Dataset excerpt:

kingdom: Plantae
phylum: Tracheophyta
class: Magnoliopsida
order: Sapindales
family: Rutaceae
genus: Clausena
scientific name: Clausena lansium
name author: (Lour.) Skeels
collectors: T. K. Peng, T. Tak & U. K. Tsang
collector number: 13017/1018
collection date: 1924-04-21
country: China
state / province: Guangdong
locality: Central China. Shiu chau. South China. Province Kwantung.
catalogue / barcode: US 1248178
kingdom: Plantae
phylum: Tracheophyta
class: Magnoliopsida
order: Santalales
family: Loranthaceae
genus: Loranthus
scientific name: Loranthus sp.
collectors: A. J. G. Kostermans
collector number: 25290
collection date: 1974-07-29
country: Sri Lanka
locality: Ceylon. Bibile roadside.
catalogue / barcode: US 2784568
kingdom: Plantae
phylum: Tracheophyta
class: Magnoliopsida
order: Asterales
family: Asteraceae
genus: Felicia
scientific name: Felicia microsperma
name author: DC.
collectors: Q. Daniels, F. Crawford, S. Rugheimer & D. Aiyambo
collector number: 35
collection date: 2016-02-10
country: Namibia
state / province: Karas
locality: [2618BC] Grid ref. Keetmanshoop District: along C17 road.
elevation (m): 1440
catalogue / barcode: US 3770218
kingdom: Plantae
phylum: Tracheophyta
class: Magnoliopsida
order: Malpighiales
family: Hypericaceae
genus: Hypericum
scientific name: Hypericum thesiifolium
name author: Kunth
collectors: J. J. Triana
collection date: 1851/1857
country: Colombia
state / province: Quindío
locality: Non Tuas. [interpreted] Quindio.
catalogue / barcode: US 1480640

Problem => Copy out every line of the records above with no changes.

Response =>
kingdom: Plantae
phylum: Tracheophyta
class: Magnoliopsida
order: Sapindales
family: Rutaceae
genus: Clausena
scientific name: Clausena lansium
name author: (Lour.) Skeels
collectors: T. K. Peng, T. Tak & U. K. Tsang
collector number: 13017/1018
collection date: 1924-04-21
country: China
state / province: Guangdong
locality: Central China. Shiu chau. South China. Province Kwantung.
catalogue / barcode: US 1248178
kingdom: Plantae
phylum: Tracheophyta
class: Magnoliopsida
order: Santalales
family: Loranthaceae
genus: Loranthus
scientific name: Loranthus sp.
collectors: A. J. G. Kostermans
collector number: 25290
collection date: 1974-07-29
country: Sri Lanka
locality: Ceylon. Bibile roadside.
catalogue / barcode: US 2784568
kingdom: Plantae
phylum: Tracheophyta
class: Magnoliopsida
order: Asterales
family: Asteraceae
genus: Felicia
scientific name: Felicia microsperma
name author: DC.
collectors: Q. Daniels, F. Crawford, S. Rugheimer & D. Aiyambo
collector number: 35
collection date: 2016-02-10
country: Namibia
state / province: Karas
locality: [2618BC] Grid ref. Keetmanshoop District: along C17 road.
elevation (m): 1440
catalogue / barcode: US 3770218
kingdom: Plantae
phylum: Tracheophyta
class: Magnoliopsida
order: Malpighiales
family: Hypericaceae
genus: Hypericum
scientific name: Hypericum thesiifolium
name author: Kunth
collectors: J. J. Triana
collection date: 1851/1857
country: Colombia
state / province: Quindío
locality: Non Tuas. [interpreted] Quindio.
catalogue / barcode: US 1480640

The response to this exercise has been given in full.